Rotherham MP Sarah Champion has joined forces with a national organisation which is campaigning for better treatment of survivors of child sexual abuse.
The Labour MP is working with the Association of Personal Injury Lawyers (APIL) and has called on the Government to extend a compensation scheme so it can help more victims of sexual abuse, including those who were groomed online as children.
She has tabled an amendment to the Victims and Courts Bill which would broaden eligibility for the Criminal Injuries Compensation Scheme (CICS) in line with a recommendation from the Independent Inquiry into Child Sexual Abuse (IICSA).
“Ms Champion is a longstanding campaigner to improve redress for victims and survivors of child sexual abuse and exploitation and her amendment is an important opportunity to do the right thing by survivors of some of the most abhorrent crimes, that have life-long implications. Survivors need a route to redress. Online abuse is still abuse,” said APIL’s Kim Harrison, who is a specialist child abuse lawyer.
The Government announced in April that it would not carry forward IICSA’s recommendation. The amendment would reverse that decision.
“Abuse survivors were dealt a bitter blow when the Government rejected the clear finding from the long-running IICSA to expand who qualifies for compensation from the CICS.
“The inquiry heard harrowing testimonies from victims who were effectively brushed aside by the decision not to expand the compensation scheme,” said Ms Harrison, who represented survivors at the inquiry.
The amendment would also increase the time limit to make an application for compensation to seven years from the date the offence was reported to the police, or from the applicant’s 18th birthday if the offence was reported while they were a child. Survivors with unspent convictions would also no longer be automatically excluded from the scheme where offences are linked to the circumstances of their abuse as a child.
Ms Champion said: “Children who have been sexually abused should not have to face unjust barriers when trying to access compensation - they've already been through enough.

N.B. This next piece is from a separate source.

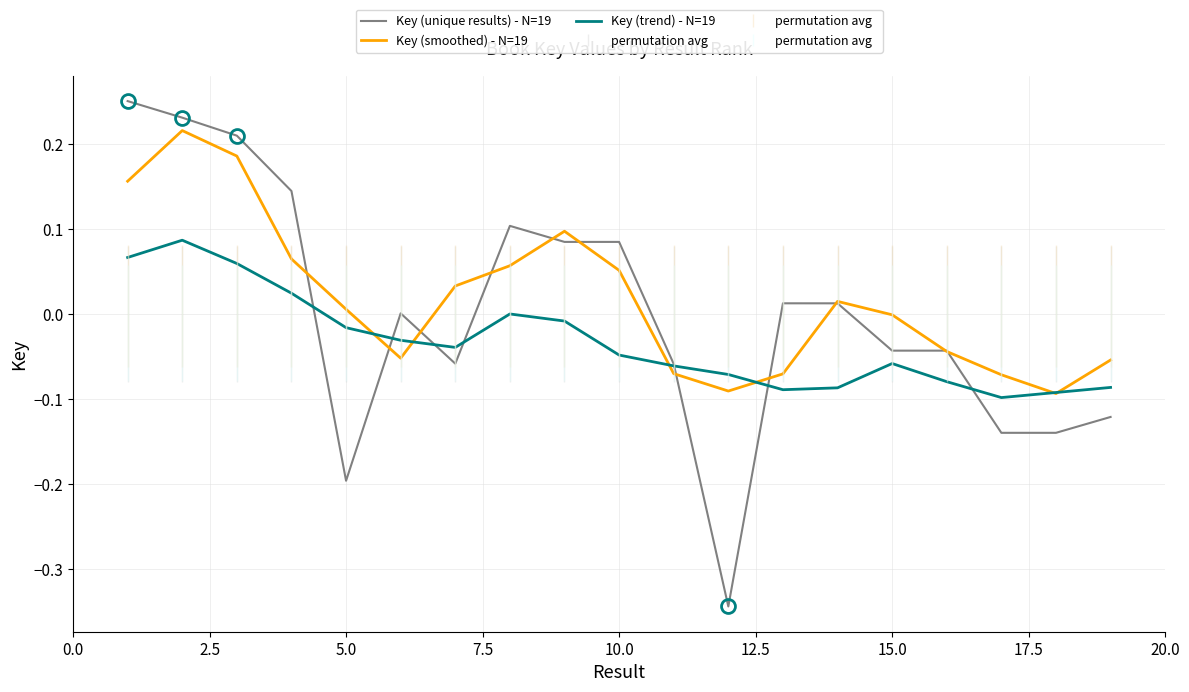

Which series has the widest spread of values?

Key (unique results) - N=19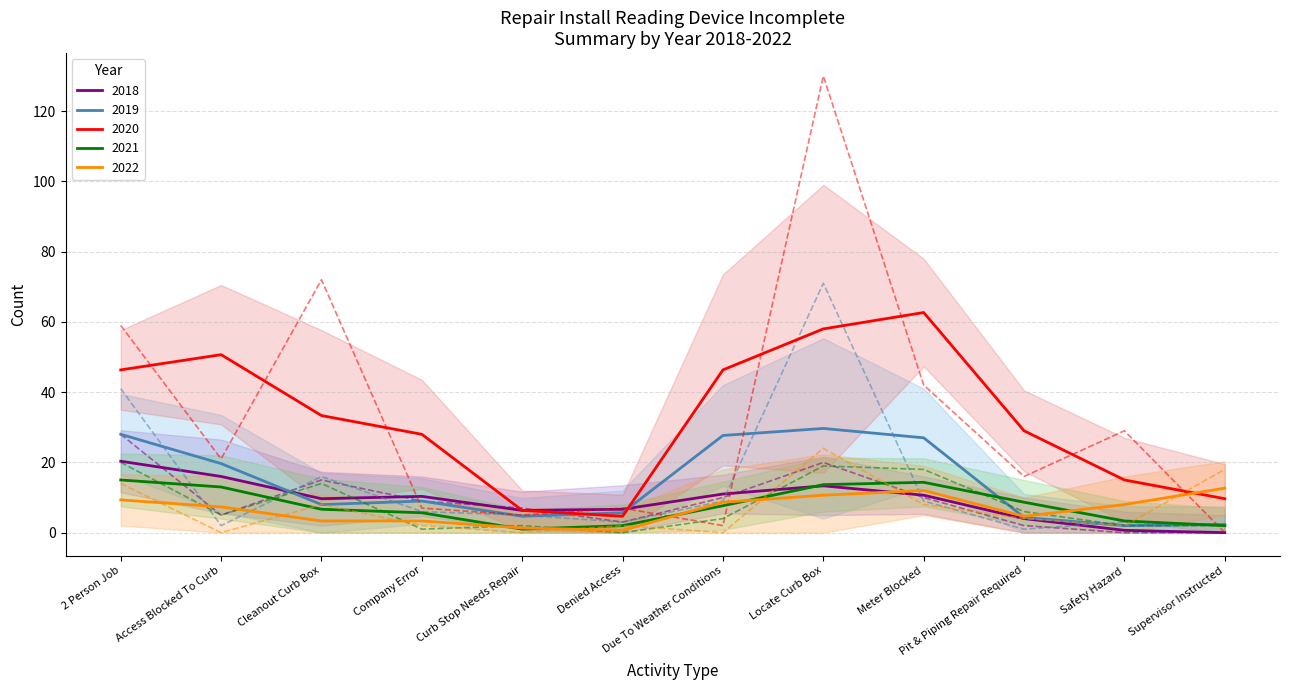

What is the difference between the maximum and second lowest values in the 2021 series?

13.0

“They should have adequate time to apply for compensation, no criminal history should matter, especially when it’s linked to their abuse, and all forms of sexual abuse should qualify - online abuse can be just as damaging.

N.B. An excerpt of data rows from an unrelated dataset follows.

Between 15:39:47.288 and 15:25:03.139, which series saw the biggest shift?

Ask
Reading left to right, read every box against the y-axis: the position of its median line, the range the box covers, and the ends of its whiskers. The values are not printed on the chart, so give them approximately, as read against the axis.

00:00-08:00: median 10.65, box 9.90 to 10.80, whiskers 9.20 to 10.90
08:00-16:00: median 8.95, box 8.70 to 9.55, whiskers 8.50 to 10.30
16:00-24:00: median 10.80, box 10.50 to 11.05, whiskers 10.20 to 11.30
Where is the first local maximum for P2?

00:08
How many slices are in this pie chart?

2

“We should be supporting survivors to access every form of justice. That’s why I am pushing the Government to follow through on its commitments and adopt IICSA Recommendation 18.”

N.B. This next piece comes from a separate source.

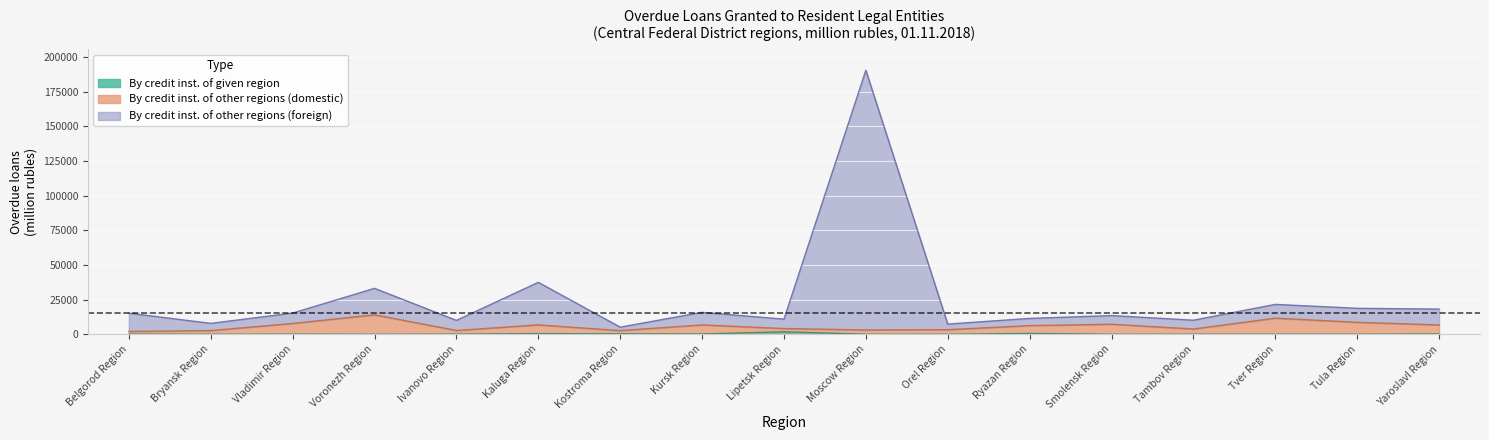

Rank the series by their average value, from highest to lowest.

By credit institutions of other regions (foreign), By credit institutions of other regions (domestic), By credit institutions of the given region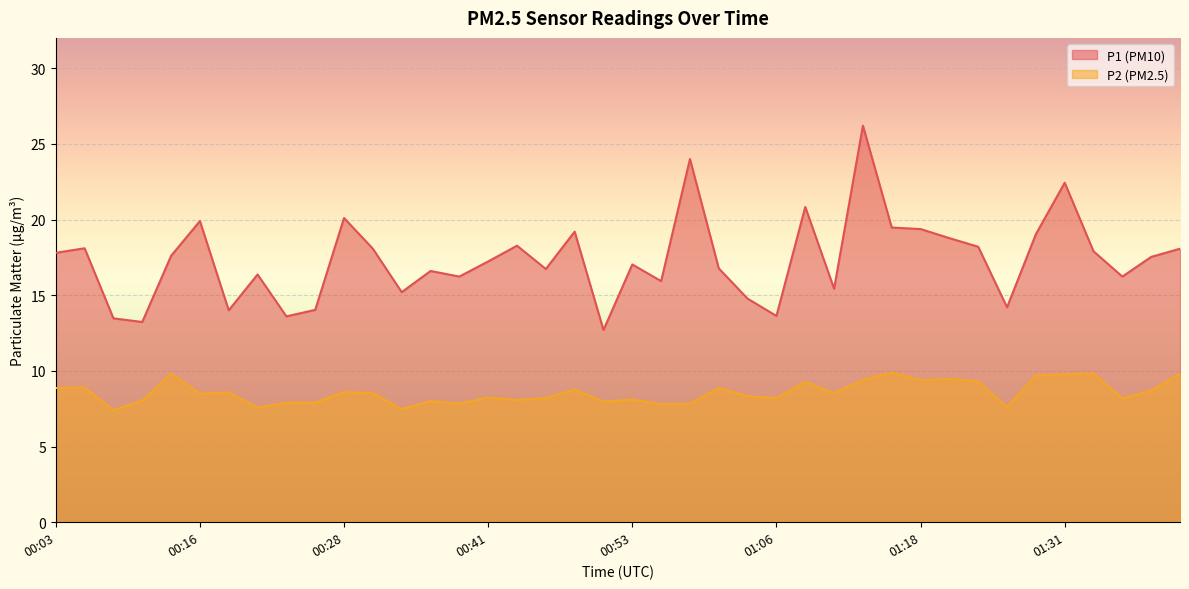

What is the highest value of the P1 series?

26.2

Ms Harrison added: “It’s unfair to automatically exclude abuse survivors with a criminal record from being compensated. Research shows that many children may be groomed by their abuser into committing crime. It is only fair that in certain circumstances certain criminal offences should not be a bar to receiving compensation under the scheme.
“An extended time limit to seven years is the right and fair thing to do as survivors of non-recent childhood sexual abuse can take a long time, often years, before they feel able to talk about what happened to them as a child, let alone report the crime to the authorities.”